There’s also Mischief Night, a Northern England holiday, where older children and teenagers are allowed to roam free and partake in petty vandalism. In the US and Canada, it’s observed on October 30th, while the traditional date is November 4th, the night before Guy Fawkes Night is a holiday that ¨marks the anniversary of the discovery of a plot organized by Catholic conspirators to blow up the Houses of Parliament in London in 1605. Many people light bonfires and set off fireworks.¨[7], which is another England holiday celebrated on November 5th. 

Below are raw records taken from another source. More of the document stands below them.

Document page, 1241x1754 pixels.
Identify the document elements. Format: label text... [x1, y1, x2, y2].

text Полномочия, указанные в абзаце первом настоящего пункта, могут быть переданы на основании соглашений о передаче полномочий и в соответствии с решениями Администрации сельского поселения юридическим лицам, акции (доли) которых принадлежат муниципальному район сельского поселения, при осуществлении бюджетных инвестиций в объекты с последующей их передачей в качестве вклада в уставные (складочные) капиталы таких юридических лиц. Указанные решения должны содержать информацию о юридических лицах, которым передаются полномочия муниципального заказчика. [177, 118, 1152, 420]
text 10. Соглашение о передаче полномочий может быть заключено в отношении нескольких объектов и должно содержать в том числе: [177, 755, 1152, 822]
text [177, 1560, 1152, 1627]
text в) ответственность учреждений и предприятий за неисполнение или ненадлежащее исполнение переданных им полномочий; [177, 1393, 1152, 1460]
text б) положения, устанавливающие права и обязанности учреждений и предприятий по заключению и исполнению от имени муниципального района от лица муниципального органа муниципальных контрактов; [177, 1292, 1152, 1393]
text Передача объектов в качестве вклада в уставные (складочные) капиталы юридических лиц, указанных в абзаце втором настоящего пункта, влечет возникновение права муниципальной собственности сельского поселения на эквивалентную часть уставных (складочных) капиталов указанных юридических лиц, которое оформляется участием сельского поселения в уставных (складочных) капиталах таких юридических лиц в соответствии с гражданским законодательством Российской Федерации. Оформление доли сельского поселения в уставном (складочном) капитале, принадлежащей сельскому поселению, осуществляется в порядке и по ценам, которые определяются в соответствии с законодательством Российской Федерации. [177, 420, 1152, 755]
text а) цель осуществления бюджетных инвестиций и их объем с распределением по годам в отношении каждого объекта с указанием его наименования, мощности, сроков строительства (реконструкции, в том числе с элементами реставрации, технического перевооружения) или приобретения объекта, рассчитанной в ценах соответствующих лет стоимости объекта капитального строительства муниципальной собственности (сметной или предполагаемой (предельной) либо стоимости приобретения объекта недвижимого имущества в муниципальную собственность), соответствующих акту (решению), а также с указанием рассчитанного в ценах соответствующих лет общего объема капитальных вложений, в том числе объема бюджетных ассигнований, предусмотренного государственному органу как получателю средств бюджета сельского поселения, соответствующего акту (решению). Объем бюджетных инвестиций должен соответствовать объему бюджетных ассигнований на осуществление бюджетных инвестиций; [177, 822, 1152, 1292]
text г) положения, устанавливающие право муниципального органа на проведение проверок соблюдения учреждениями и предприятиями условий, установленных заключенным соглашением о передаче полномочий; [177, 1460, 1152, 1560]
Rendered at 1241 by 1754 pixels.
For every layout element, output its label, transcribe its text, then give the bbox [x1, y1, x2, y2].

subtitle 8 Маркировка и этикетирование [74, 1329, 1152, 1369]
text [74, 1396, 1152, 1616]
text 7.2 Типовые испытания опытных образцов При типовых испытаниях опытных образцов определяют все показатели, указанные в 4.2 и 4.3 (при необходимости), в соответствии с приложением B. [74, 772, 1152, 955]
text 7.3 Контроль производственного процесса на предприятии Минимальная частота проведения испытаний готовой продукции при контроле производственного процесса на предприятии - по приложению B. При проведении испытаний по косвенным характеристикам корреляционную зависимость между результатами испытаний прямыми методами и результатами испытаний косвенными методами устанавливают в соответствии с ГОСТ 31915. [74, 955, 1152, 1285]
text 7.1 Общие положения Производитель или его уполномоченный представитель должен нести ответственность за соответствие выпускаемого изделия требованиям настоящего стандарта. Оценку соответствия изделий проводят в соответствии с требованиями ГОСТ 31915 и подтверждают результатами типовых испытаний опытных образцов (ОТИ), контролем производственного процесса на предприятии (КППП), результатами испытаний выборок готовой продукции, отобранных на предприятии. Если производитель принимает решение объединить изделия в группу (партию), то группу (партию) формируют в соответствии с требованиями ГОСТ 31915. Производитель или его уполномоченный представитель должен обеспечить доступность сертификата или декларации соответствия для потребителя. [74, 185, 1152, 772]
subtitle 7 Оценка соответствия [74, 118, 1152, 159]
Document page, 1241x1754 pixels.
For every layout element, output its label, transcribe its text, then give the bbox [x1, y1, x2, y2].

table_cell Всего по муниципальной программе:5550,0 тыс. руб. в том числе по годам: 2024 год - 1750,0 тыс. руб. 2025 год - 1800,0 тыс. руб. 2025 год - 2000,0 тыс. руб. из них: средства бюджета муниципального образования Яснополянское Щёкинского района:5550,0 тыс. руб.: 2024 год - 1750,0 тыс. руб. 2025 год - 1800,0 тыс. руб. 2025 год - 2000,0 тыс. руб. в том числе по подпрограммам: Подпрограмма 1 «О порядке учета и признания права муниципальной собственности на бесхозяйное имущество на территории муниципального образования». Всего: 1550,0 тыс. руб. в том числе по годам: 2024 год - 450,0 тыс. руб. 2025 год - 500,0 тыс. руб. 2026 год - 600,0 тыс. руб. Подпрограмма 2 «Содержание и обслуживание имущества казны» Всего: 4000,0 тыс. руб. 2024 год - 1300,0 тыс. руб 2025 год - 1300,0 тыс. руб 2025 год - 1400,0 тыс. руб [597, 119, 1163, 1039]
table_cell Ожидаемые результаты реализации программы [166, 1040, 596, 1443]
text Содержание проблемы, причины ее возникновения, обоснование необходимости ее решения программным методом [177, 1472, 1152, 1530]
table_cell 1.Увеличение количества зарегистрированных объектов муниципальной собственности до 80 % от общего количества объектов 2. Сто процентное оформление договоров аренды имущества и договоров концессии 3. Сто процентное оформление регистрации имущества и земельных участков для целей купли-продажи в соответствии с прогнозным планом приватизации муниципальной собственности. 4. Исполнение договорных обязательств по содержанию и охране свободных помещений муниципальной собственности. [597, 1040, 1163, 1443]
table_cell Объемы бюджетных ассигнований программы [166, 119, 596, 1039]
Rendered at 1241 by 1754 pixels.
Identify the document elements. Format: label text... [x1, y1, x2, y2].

Pomona, by Nicolas Fouché, c. 1700

Other European holidays include Pomona, a holiday named after the Roman goddess Pomona, and they had a festival in her honor in early November. The amount of popularity that came with Pomona resulted in it being a big influence on Halloween in the United States. ¨The goddess Pomona was associated with abundance, the harvest, and fruit, especially apples and nuts. Her husband was the god Vertumnus who was associated with the change of seasons. The festival of Pomona was held around November 1. It is likely that during the festival Romans thanked the gods of water and fire for not destroying their crops and offerings of nuts and apples were made.¨[8] Not only that, but because the Romans and Celts were living side by side in areas that are now current day England, it may have also influenced Samhain, which as said at the beginning of this article, is one of the first ends of autumn holidays that have a major impact on our modern Halloween.

Finally, on the list of holidays I will include, is the Romanian holiday Day of Dracula. On October 31st, people all over the world travel to Transylvania and explore the hidden tunnels and secret staircases, while learning about the 14th-century fortresses and the lore of vampires. Along with this, they almost always have costume parties that more than a thousand people attend every Halloween.

People celebrate these all over the world, the most common theme being celebrating your loved ones, telling family stories, going to parties, dancing, learning, and baking amazing foods, so maybe next year we´ll be able to take part in these holidays and much more, especially if you want to connect with your ancestral roots. With that being said, I hope you enjoyed this list of holidays and learned something you didn’t know before reading this.